* _Tasks for this exercise_
1) Answer these questions using the travel post.
(a) What kind of restaurant did the writer and Deana find for lunch?
(b) How long is the train ride to Moscow?
(c) According to the post, what does the small cross at the top of the orthodox cross stand for?
2) From the travel post, write out the passage that begins with "Deana and I" and ends after "we are getting.".

* _Document excerpt_
────────
We wandered through the art market, a book store. We also spent some time looking at the site where Czar Nicholas II and his family were assasinated. It was very sobering and/or disturbing to think of the circumstance surrounding their end. As the tale goes it was a long ghastly end for the women largely because they were hiding their jewels and family riches in their corsets; as a result the bayonets could not impale them quickly. I also learned why the orthodox church has a different cross than other denominations. The cross has the slanty bit at the bottom and the small cross at the top to signify the two theives near Jesus when he was crucified. When asked to repent their sins one thief did and ascended to heaven (the small cross at the top) and one thief did not and decended to the other place (the slanting cross at the bottom.) If someone can verify the truth to this I would be very interested.

Deana and I found a lovely sushi restaurant for lunch. Apparently Japanese sushi restaurants are very popular with the Russians. I must also add that I have never seen so many twiggy thin, beautifully stylish women. Fashion is so enormously important to the woman and you can imagine how D and I stand out in this crowd - with our back packing attire (not so pretty.)

Tomorrow morning we are back on the train heading to Moscow. It is a short train ride comparably; it is only 26 hours. We sure won't be unpacking much of anything; in fact, in that limited amount of time we can't even get into a train daze. It is funny to watch people wandering around after getting off of the train. We all stumble about trying to stand upright - I bet it is similar to get off of a boat or cruise ship.

Well that is all for now. Take care and thanks for the messages we are getting.
────────
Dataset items
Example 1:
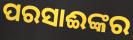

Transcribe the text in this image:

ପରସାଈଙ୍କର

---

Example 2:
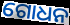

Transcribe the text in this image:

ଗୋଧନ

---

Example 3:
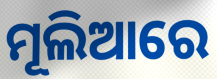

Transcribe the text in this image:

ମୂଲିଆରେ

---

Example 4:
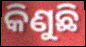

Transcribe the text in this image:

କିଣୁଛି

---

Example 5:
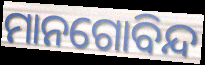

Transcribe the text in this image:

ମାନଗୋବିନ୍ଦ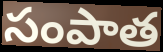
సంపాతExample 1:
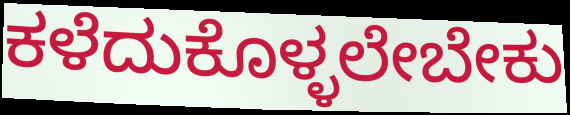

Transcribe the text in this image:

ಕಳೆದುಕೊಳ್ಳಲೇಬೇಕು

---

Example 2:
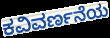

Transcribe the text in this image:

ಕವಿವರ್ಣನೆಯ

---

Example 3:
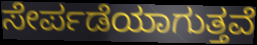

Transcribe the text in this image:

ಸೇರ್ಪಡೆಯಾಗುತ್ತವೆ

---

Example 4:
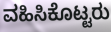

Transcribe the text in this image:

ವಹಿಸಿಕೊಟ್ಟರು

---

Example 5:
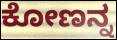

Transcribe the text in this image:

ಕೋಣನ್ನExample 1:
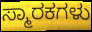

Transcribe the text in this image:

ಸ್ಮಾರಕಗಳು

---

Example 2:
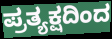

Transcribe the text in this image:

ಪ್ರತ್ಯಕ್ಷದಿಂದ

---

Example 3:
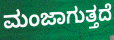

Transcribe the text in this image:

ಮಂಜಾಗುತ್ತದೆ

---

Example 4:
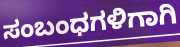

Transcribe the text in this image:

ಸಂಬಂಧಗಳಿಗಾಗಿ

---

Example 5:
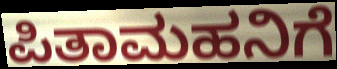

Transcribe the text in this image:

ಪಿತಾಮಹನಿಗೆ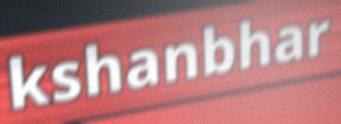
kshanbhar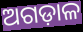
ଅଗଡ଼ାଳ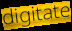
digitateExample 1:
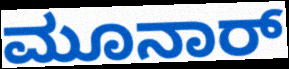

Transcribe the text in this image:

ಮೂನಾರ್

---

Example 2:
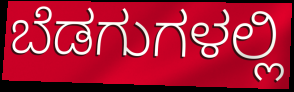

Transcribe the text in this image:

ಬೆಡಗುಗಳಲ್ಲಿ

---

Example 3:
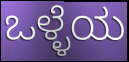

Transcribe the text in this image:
────────
* _Exercise responses_
1)
(a) A Japanese sushi restaurant.
(b) 26 hours.
(c) The thief who repented his sins and went up to heaven.

2)
Deana and I found a lovely sushi restaurant for lunch. Apparently Japanese sushi restaurants are very popular with the Russians. I must also add that I have never seen so many twiggy thin, beautifully stylish women. Fashion is so enormously important to the woman and you can imagine how D and I stand out in this crowd - with our back packing attire (not so pretty.)

Tomorrow morning we are back on the train heading to Moscow. It is a short train ride comparably; it is only 26 hours. We sure won't be unpacking much of anything; in fact, in that limited amount of time we can't even get into a train daze. It is funny to watch people wandering around after getting off of the train. We all stumble about trying to stand upright - I bet it is similar to get off of a boat or cruise ship.

Well that is all for now. Take care and thanks for the messages we are getting.